Transparente, klare und dokumentierte Prozesse sind notwendig, damit wir mit Informationssicherheitsvorfällen in allen Formen (analog und digital) auch immer richtig umgehen.

In diesem Kontext ist auch die neue „Whistleblower Richtlinie“ oder die „Hinweisgeberrichtlinie 2019/1937“ zu sehen, die seit dem 17.12.2021 gilt.

Sie soll dafür sorgen, dass Verstöße gegen das Unionsrecht (Quelle: wikipedia) richtig gemeldet werden können, die das öffentliche Interesse beeinträchtigen.

Das ist vergleichbar mit den entsprechenden Kapiteln der Norm 27001.

Darüber hinaus schützt sie aber auch die Melder und die betroffenen Personen.

Die betroffenen Personen sollte man nicht vergessen, weil ein unsachgemäßer Umgang mit Meldungen leicht deren Existenz im Sinne einer „Vorverurteilung“ vernichten könnte.

Deshalb steht im ganzen Ablauf auch die Vertraulichkeit an sehr hoher Position.

Und letztlich ist auch geregelt:

Nach Artikel 23 Abs. 2 der Richtlinie 2019/1937 müssen die Unionsmitgliedstaaten auch wirksame, angemessene und abschreckende Sanktionen für Hinweisgeber festlegen, wenn diesen nachgewiesen werden kann, dass sie wissentlich falsche Informationen gemeldet oder offengelegt haben. Die Unionsmitgliedstaaten müssen dazu auch Maßnahmen entsprechend dem nationalen Recht zur Wiedergutmachung von Schäden vorsehen, die durch diese Meldungen oder Offenlegungen entstanden sind. Hinweisgeber sind jedoch geschützt, wenn sie im guten Glauben ungenaue Informationen über Verstöße gemeldet oder, wenn sie hinreichenden Grund zu der Annahme hatten, dass die gemeldeten Informationen in den Anwendungsbereich dieser Richtlinie falle.

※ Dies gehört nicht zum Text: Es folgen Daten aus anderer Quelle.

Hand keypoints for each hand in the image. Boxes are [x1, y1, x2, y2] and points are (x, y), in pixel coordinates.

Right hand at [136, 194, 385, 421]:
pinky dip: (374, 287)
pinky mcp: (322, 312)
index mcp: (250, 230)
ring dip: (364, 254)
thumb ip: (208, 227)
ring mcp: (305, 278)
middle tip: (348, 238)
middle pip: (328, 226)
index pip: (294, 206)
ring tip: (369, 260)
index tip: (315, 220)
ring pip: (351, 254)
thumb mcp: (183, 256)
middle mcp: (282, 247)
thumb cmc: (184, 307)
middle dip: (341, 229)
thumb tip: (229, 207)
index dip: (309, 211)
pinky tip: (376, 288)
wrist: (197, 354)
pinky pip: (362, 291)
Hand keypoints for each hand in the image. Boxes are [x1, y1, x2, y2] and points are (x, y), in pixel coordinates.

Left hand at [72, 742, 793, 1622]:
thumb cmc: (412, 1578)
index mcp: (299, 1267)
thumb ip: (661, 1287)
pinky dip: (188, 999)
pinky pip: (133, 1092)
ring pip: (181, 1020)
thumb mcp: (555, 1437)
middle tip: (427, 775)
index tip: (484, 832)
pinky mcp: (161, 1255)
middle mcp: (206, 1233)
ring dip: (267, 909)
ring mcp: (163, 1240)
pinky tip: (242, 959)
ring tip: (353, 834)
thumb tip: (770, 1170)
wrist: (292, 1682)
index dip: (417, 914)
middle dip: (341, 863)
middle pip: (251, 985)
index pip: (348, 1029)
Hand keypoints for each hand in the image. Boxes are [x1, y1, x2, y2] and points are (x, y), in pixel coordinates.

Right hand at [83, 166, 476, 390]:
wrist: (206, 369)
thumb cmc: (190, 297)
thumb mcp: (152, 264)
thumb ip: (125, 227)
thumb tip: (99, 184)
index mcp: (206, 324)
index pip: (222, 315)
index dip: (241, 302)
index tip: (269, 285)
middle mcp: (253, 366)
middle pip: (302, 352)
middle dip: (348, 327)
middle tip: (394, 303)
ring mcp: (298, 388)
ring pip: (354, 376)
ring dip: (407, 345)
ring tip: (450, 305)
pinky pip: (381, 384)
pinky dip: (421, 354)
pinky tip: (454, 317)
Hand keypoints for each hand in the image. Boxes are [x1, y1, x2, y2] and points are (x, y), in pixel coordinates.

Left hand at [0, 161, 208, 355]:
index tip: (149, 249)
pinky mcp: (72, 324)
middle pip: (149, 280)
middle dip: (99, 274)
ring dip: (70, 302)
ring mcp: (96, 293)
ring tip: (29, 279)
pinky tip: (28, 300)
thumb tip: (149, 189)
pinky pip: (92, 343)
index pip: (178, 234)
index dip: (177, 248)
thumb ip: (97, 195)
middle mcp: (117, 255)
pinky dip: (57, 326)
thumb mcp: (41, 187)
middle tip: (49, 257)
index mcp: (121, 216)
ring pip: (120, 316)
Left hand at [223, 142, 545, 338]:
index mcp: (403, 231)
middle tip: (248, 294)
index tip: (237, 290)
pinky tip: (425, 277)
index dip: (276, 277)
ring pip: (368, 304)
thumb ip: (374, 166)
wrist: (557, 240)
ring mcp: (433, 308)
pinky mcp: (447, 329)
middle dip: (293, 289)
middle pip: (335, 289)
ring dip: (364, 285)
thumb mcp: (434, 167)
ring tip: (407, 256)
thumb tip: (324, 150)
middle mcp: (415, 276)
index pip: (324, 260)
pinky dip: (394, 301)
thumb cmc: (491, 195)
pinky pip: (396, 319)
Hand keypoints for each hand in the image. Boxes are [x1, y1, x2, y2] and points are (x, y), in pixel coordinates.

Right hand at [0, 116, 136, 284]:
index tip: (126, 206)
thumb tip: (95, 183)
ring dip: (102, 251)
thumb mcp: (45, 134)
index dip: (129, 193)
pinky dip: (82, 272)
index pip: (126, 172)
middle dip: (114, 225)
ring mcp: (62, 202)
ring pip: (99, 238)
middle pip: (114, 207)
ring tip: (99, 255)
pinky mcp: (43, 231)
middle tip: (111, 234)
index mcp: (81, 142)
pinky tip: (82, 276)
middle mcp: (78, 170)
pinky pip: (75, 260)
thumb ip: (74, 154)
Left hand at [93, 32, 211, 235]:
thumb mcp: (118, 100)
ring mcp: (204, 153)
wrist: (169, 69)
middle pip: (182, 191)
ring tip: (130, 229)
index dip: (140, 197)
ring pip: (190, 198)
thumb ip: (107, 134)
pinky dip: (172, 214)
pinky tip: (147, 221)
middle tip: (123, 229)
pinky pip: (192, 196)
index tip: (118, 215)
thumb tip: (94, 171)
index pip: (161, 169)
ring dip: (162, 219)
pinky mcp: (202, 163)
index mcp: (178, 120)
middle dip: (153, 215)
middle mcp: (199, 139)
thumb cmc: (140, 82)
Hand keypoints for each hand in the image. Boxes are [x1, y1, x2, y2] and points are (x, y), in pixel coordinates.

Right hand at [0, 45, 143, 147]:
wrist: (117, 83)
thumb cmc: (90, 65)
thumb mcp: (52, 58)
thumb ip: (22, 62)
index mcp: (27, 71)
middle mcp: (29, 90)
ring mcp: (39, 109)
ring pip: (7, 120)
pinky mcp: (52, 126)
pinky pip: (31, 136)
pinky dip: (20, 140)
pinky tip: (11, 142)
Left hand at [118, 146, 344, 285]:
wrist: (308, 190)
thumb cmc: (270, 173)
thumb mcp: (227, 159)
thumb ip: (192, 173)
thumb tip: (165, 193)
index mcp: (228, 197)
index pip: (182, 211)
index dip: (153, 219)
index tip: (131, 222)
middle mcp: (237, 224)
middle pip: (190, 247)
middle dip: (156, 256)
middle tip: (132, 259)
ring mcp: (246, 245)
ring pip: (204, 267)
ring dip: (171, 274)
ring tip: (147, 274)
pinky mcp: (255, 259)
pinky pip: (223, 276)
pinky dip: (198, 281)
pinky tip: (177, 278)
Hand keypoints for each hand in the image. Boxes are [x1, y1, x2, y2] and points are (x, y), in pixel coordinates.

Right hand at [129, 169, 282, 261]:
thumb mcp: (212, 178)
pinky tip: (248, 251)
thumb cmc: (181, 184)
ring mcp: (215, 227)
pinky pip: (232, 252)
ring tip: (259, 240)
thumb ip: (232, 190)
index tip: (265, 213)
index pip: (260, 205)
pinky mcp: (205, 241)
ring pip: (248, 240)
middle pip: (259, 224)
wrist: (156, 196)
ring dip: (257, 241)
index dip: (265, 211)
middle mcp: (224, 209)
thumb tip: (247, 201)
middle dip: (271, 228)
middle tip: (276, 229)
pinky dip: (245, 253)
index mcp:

Ein Thema, welches leicht vergessen wird, aber in einer Welt von nicht „idealen Menschen“ gibt es auch den Fall von wissentlich vorgebrachten, falschen Anschuldigungen.

Dieser Aspekt wird im Rahmen der ISO 27001 natürlich anders gewichtet aber grundsätzlich gilt auch hier der Grundsatz: „Wer meldet sollte geschützt sein“.

Nicht alles, was geschehen kann lässt sich durch Richtlinien oder Gesetze regeln.

Die ISO 27001 stellt dennoch einen klaren, verbindlichen Rahmen zur Verfügung und dieser sollte nur durch transparente, nachvollziehbare und dokumentierte Entscheidungen geprägt sein.

So erreichen wir die Ziele der Norm DIN EN ISO 27001 zum Informationsschutz auch in der analogen Welt.